MATERIAL FOR THE TASK
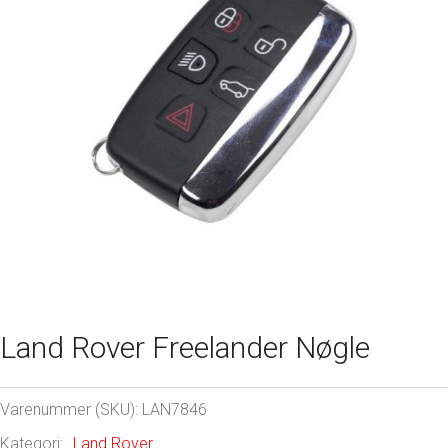
Land Rover Freelander Nøgle
Varenummer (SKU):
LAN7846
Kategori:
Land Rover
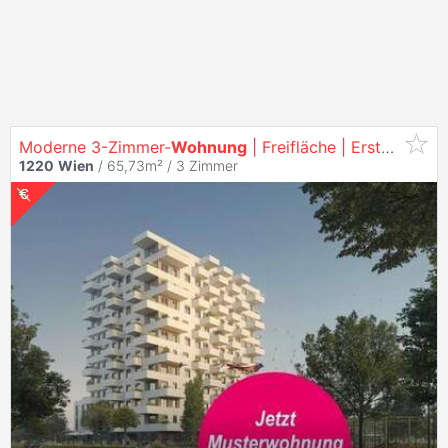
Moderne 3-Zimmer-
Wohnung
| Freifläche | Erstbezug
1220
Wien
/ 65,73m² /
3 Zimmer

PROBLEM TO WORK ON
Please write out every line of text from all the records above exactly, leaving out the pictures.

THE ANSWER
Land Rover Freelander Nøgle
Varenummer (SKU):
LAN7846
Kategori:
Land Rover
Moderne 3-Zimmer-
Wohnung
| Freifläche | Erstbezug
1220
Wien
/ 65,73m² /
3 Zimmer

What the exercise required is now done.